The Dutch housing market looks calmer than a year ago, but small firms still feel the pressure through wages, credit, deposits and cash timing.
A housing index can look distant from daily business. Then it reaches the workshop, the payroll file or the next client conversation. A carpenter waits for a deposit before ordering materials. A broker waits for mortgage acceptance before a file becomes revenue. A small employer hears that a good candidate cannot take the job because living nearby is too expensive. That is where the Dutch housing market becomes business reality.
Dutch housing market pressure starts with cash
CBS and Kadaster reported that existing owner-occupied homes were 4.3 percent more expensive in April 2026 than one year earlier. In March, the annual rise was 5.0 percent. From March to April, prices did not rise. That sounds calmer, and it is. But the index still stood at 154.0, with 2020 as 100. Prices were also 15.8 percent above the previous peak of July 2022. At the same time, Kadaster registered 19,454 transactions in April, almost 3 percent more than one year earlier.
I read this as a market that has cooled at the margin, not a market that has become easy. Consider a small renovation firm. A couple buys an existing home and calls immediately about a kitchen, insulation work and a bathroom. The purchase price is high, the mortgage file is tight, and bank approval takes longer than expected. They ask the contractor to hold the quote for three months, start quickly, and accept payment after completion. On paper, the housing market has produced demand. In the ledger, the contractor has labour planning, material prices, pre-financing and payment risk. That is the difference between activity and cash quality.
Credit still sets the limit
The credit side explains why the distinction matters. DNB and AFM stated in March that loosening mortgage lending standards would be undesirable. Their monitor reported that house prices had risen 21 percent since mid-2023 while incomes rose 14 percent. They also reported that in 2025 nearly 75 percent of housing transactions involved bids above the asking price. Starters used on average 92 percent of their maximum loan-to-income capacity.
For a small business serving homebuyers, a willing client can still be a fragile planning unit. The work may be real, but approval, deposits, extra work and final payment all need close attention. The contract, invoice and ledger must point to the same economic route. If they do not, a good order can become a cash problem.

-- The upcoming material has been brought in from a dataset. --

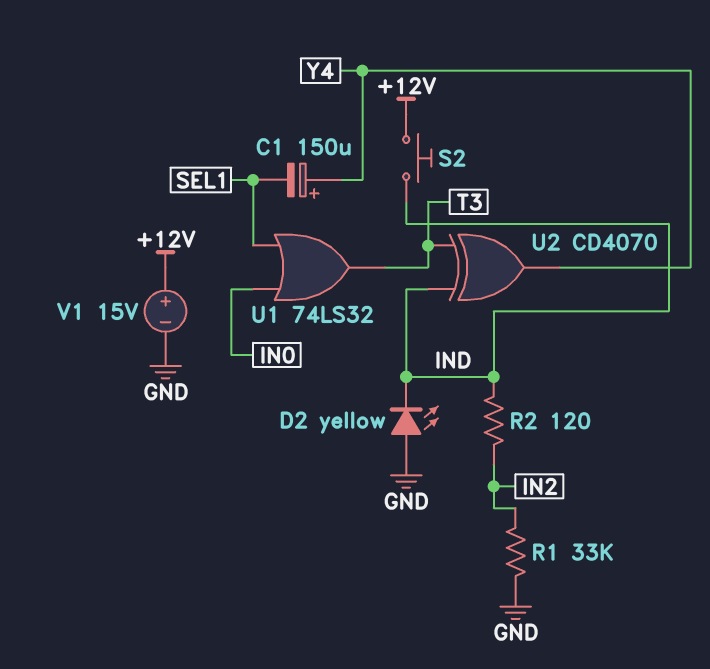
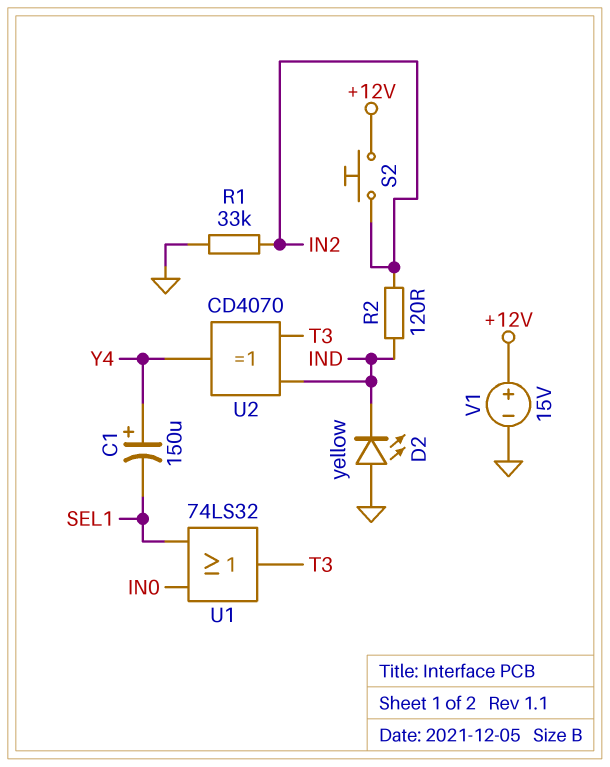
S2: button (+12V, IND) -> button (+12V, IN2)

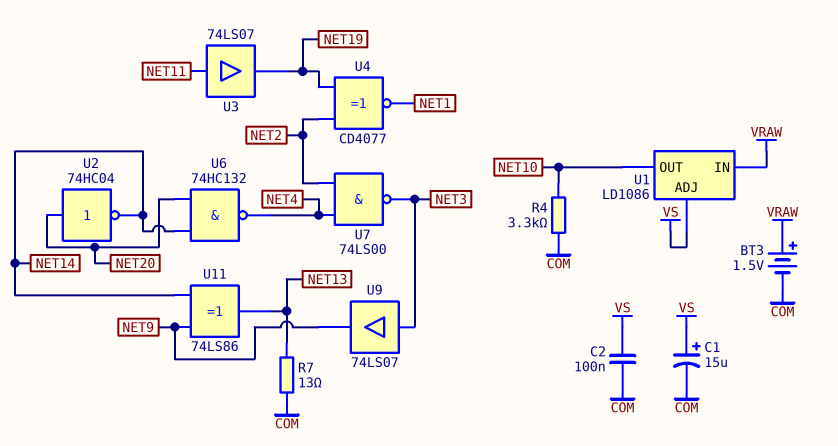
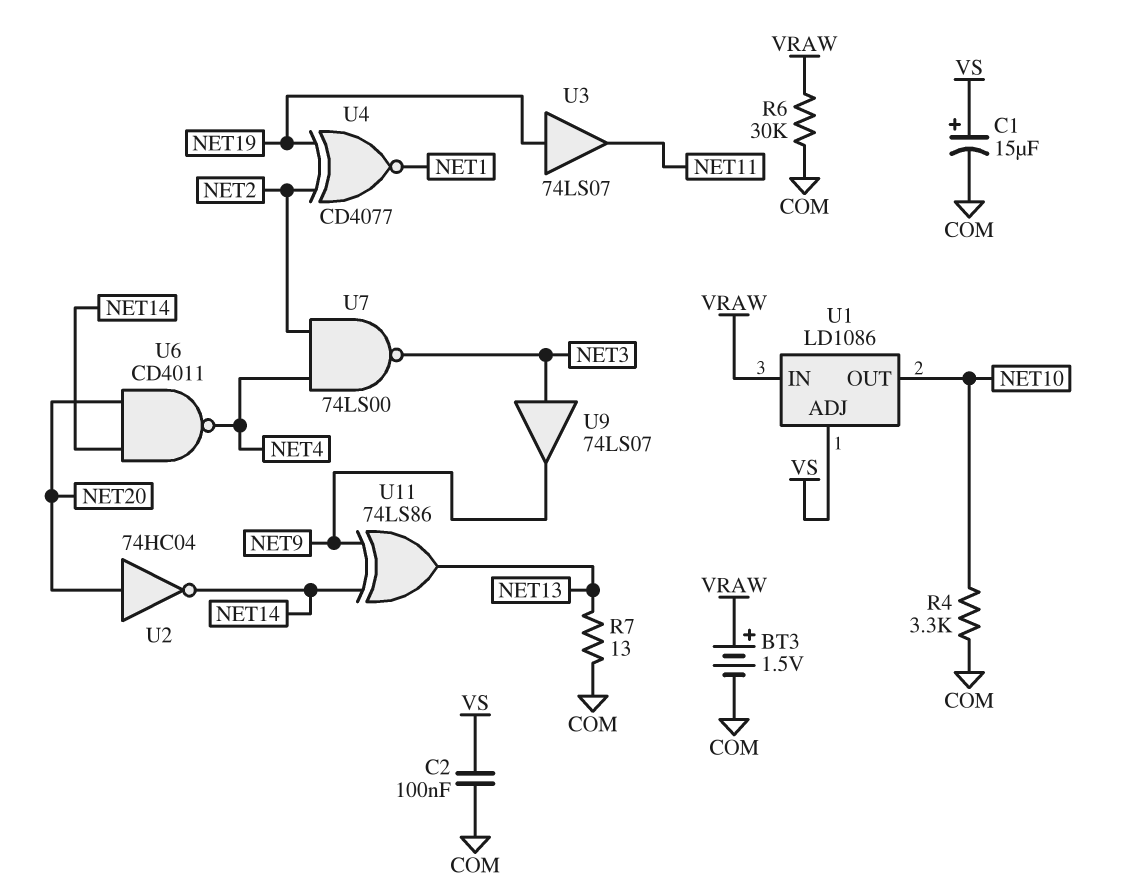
R6: none -> 30k (COM, VRAW)
U3: buffer 74LS07 (in NET11, out NET19) -> buffer 74LS07 (in NET19, out NET11)
U6: NAND 74HC132 (in NET14, in NET20, out NET4) -> NAND CD4011 (in NET14, in NET20, out NET4)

Local exposure is the real file
The national figure also hides too much for practical use. In the first quarter of 2026, existing owner-occupied homes were 5.2 percent more expensive than a year earlier. Drenthe rose 8.2 percent and Noord-Holland 3.3 percent. The four largest cities were below the national average, with Amsterdam at 1.9 percent. Detached homes rose 7.1 percent, while apartments rose 4.0 percent. A firm serving apartments in Amsterdam is not looking at the same market as a firm serving detached homes in the north or east.
Supply keeps pressure in place. CBS reported that 69,000 newbuild homes were completed in 2025, while the government aims for 100,000 new homes per year and wants two thirds of newbuild to be affordable. The 2026 maximum price for an affordable owner-occupied home is EUR 420,000, below the April average transaction price of EUR 486,101 for existing homes. That average is not quality-adjusted, so it is not the right measure for price development. It is still a useful cash signal, because it shows the scale of money moving through household decisions.
The shape of supply is changing as well. CBS reported that almost 40,000 of the 69,000 completed newbuild homes in 2025 were apartments or upper and lower-floor dwellings. The average size of newbuild homes declined from 118 square metres in 2021 to 99 square metres on 1 January 2026. That matters for more than developers. It changes storage needs, furniture sizes, delivery patterns, installation work, maintenance, insurance questions and the way local shops read demand. Those records also need to reconcile across VAT, income tax and company accounts.
What small firms should separate
Housing pressure also enters the labour file. CBS reported that CAO wages including special payments were 4.5 percent higher in the first quarter of 2026 than a year earlier. In construction, the rise was 7.2 percent. In rental and real estate activities, it was 8.1 percent. Wage growth can support borrowing capacity, but it also raises the cost base of the firms that serve the housing chain. At the same time, CBS reported consumer confidence at -46 in May, with willingness to buy at -28. The housing transaction market can be active while broader household confidence remains weak. That is not a contradiction. It is selective demand.
My practical reading is simple. Keep three numbers apart: the price index, the average transaction price and your own realised margin. Keep private housing equity apart from business liquidity. A higher home value can help a collateral conversation, but it does not pay suppliers, wages or tax reserves. If a sales pipeline depends on home transfers, newbuild delivery or mortgage approvals, it deserves its own timing check.
A cooler Dutch housing market gives small firms a little more time to think. It does not remove scarcity, regional divergence or credit sensitivity. The calm response is not to retreat from the market. It is to read the client, the home type, the financing route, the cash date and the margin together. That is where the housing statistic becomes useful.